DOCUMENT SEGMENT>

◆ ◆ ◆

Why was the National Assembly ejected? Only because it upheld the interests of the bourgeoisie as against the interests of feudalism; because it wanted to abolish feudal relations, which impede agriculture, to subordinate the army and bureaucracy to trade and industry, to stop the squandering of public funds and abolish aristocratic and bureaucratic titles.
All these matters chiefly and directly affected the interests of the bourgeoisie.
Thus, coup d'etats and counter-revolutionary crises are vital to the existence of the monarchy by the grace of God, which the March and similar events compelled to eat humble pie and reluctantly to accept a pseudo-bourgeois monarchy.
Can credit ever revive again under a form of government whose inevitable climax are coup d'etats, counter-revolutionary crises and states of siege?
What a delusion!
Bourgeois industry must burst the chains of absolutism and feudalism. A revolution against both only demonstrates that bourgeois industry has reached a level when it must either secure an appropriate political form or perish.
The system of bureaucratic tutelage consolidated by the imposed constitution spells death for industry. It is sufficient to look at the Prussian administration of mines, the factory regulations, etc. When an English manufacturer compares his costs of production. with those of a Prussian manufacturer, he will always first of all note the time losses which the Prussian manufacturer incurs because he has to observe bureaucratic rules.
What sugar-refiner does not remember the Prussian trade agreement with the Netherlands in 1839? [159] What Prussian factory owner does not blush at the memory of 1846, when the Prussian government in deference to the Austrian government banned exports to Galicia for a whole province, and when one bankruptcy after another occurred in Breslau the Prussian government declared with astonishment that it had had no idea that so important an export trade was carried with Galicia, etc.!
Men of the same type are placed at the helm of state by the imposed constitution, and this "gift" itself comes from the same men. Consequently, examine it twice.
The Galicia adventure draws our attention to another point.

◆ ◆ ◆

THINGS TO DO>
(A) In the passage on the Prussian imposed constitution, what did the Prussian government ban in 1846, and in deference to whom?
(B) Write the next part of the passage on the Prussian imposed constitution, picking up after its final sentence about the Galicia adventure.

ENTRIES PROVIDED>
◆ ◆ ◆

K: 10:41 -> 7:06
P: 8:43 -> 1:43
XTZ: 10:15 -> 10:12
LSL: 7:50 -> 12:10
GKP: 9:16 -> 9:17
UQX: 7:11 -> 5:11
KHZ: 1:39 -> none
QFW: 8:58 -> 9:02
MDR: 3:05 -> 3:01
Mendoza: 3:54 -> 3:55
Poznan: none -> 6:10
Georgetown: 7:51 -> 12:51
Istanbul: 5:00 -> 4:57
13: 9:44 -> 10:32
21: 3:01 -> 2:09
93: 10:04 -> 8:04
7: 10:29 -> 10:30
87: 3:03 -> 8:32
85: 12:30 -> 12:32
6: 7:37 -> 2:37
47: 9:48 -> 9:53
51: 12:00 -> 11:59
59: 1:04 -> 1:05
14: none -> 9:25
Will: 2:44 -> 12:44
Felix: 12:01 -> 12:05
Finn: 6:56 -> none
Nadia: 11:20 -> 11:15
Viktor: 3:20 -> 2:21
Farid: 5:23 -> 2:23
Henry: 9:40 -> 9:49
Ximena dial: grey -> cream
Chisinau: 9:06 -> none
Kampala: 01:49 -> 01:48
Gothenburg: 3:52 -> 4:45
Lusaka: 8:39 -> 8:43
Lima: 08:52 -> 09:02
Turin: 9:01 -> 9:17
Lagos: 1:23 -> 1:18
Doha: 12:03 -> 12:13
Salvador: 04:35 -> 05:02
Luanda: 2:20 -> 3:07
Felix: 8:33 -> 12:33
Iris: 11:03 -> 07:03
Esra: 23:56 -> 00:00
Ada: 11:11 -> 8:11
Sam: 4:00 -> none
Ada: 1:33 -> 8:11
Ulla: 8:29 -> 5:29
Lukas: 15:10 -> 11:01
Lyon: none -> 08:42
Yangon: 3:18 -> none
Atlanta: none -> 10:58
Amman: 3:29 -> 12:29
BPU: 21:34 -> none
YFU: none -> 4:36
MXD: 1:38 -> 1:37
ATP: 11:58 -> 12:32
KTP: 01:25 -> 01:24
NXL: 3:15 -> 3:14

◆ ◆ ◆

ANSWER LIST>
(A) It banned exports to Galicia for a whole province, in deference to the Austrian government.

(B)
At that time the counter-revolutionary Prussian government in league with Austria and Russia sacrificed Silesian industry and Silesian trade. This maneuver will be constantly repeated. The banker of the Prussian-Austrian-Russian counter-revolution, from which the monarchy by the grace of God with its monarchical walls will always have to seek outside support, is England. The same England is German industry's most dangerous opponent. These two facts, we believe, speak for themselves.
At home, an industry fettered by bureaucracy and an agriculture fettered by feudal privileges; abroad, a trade sold by the counter-revolution to England -- such is the fate of Prussia's national wealth under the aegis of the imposed constitution.
The report of the "Financial Commission" of the dispersed National Assembly has thrown sufficient light on the divine management of national wealth.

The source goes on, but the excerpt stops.